• _Aim of the exercise_: Express the lines from the start of the records up to and including the line containing "Этапы работы" as a JSON array of strings, one string per line, with blank lines omitted. Leave the pictures out of the answer.

• _Extracted entries_:
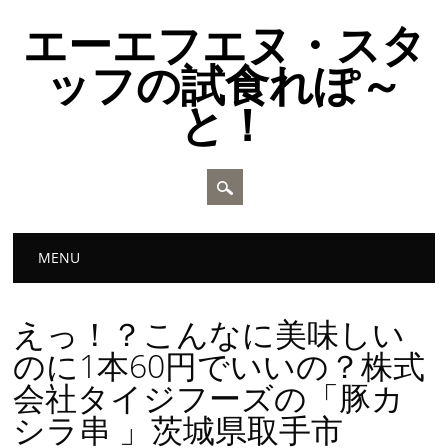
エーエフエヌ・スタ
ッフの試食れぽ～
と！
Main menu
Skip to content
MENU
えっ！？こんなに美味しい
のに1本60円でいいの？株式
会社タイジフーズの「豚カ
シラ串 」茨城県取手市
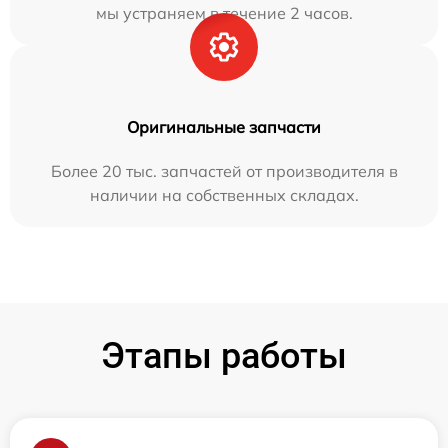
мы устраняем в течение 2 часов.
Оригинальные запчасти
Более 20 тыс. запчастей от производителя в
наличии на собственных складах.
Этапы работы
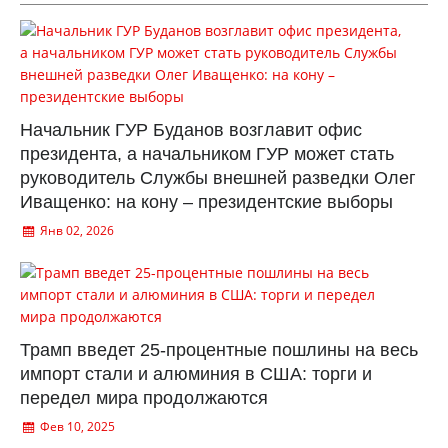
Начальник ГУР Буданов возглавит офис
президента, а начальником ГУР может стать
руководитель Службы внешней разведки Олег
Иващенко: на кону – президентские выборы
Янв 02, 2026
Трамп введет 25-процентные пошлины на весь
импорт стали и алюминия в США: торги и
передел мира продолжаются
Фев 10, 2025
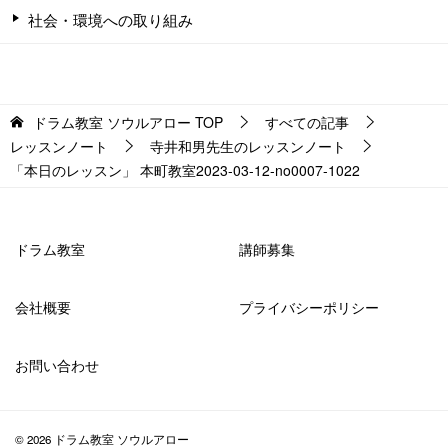
社会・環境への取り組み
ドラム教室 ソウルアロー
TOP
すべての記事
レッスンノート
寺井和男先生のレッスンノート
「本日のレッスン」 本町教室2023-03-12-­no0007-­1022
ドラム教室
講師募集
会社概要
プライバシーポリシー
お問い合わせ
© 2026 ドラム教室 ソウルアロー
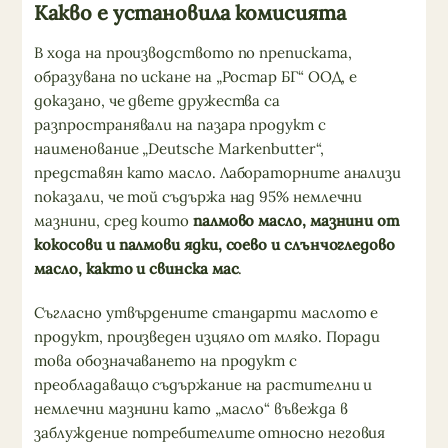
Какво е установила комисията
В хода на производството по преписката,
образувана по искане на „Ростар БГ“ ООД, е
доказано, че двете дружества са
разпространявали на пазара продукт с
наименование „Deutsche Markenbutter“,
представян като масло. Лабораторните анализи
показали, че той съдържа над 95% немлечни
мазнини, сред които
палмово масло, мазнини от
кокосови и палмови ядки, соево и слънчогледово
масло, както и свинска мас
.
Съгласно утвърдените стандарти маслото е
продукт, произведен изцяло от мляко. Поради
това обозначаването на продукт с
преобладаващо съдържание на растителни и
немлечни мазнини като „масло“ въвежда в
заблуждение потребителите относно неговия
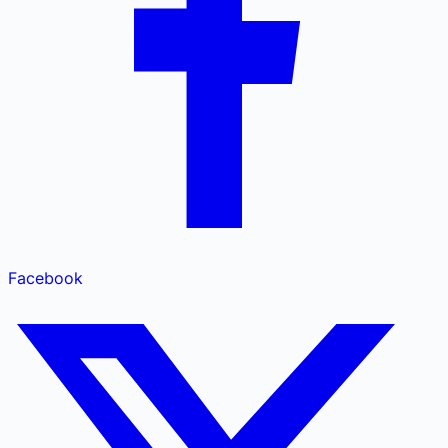
Facebook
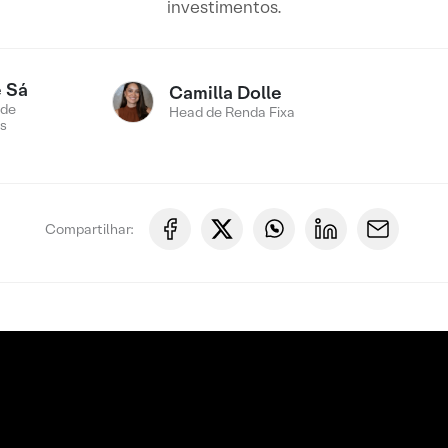
investimentos.
 Sá
Camilla Dolle
 de
Head de Renda Fixa
s
Compartilhar:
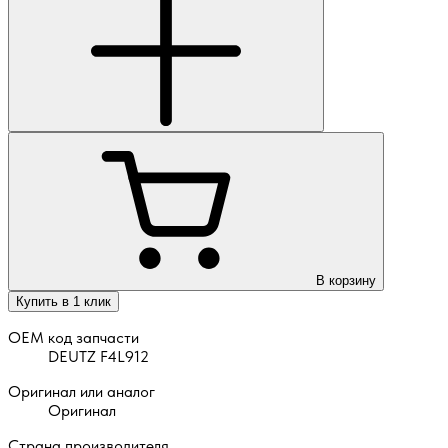
В корзину
Купить в 1 клик
OEM код запчасти
DEUTZ F4L912
Оригинал или аналог
Оригинал
Страна производителя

• _Answer box_:
[
  "エーエフエヌ・スタ",
  "ッフの試食れぽ～",
  "と！",
  "Main menu",
  "Skip to content",
  "MENU",
  "えっ！？こんなに美味しい",
  "のに1本60円でいいの？株式",
  "会社タイジフーズの「豚カ",
  "シラ串 」茨城県取手市",
  "мы устраняем в течение 2 часов.",
  "Оригинальные запчасти",
  "Более 20 тыс. запчастей от производителя в",
  "наличии на собственных складах.",
  "Этапы работы"
]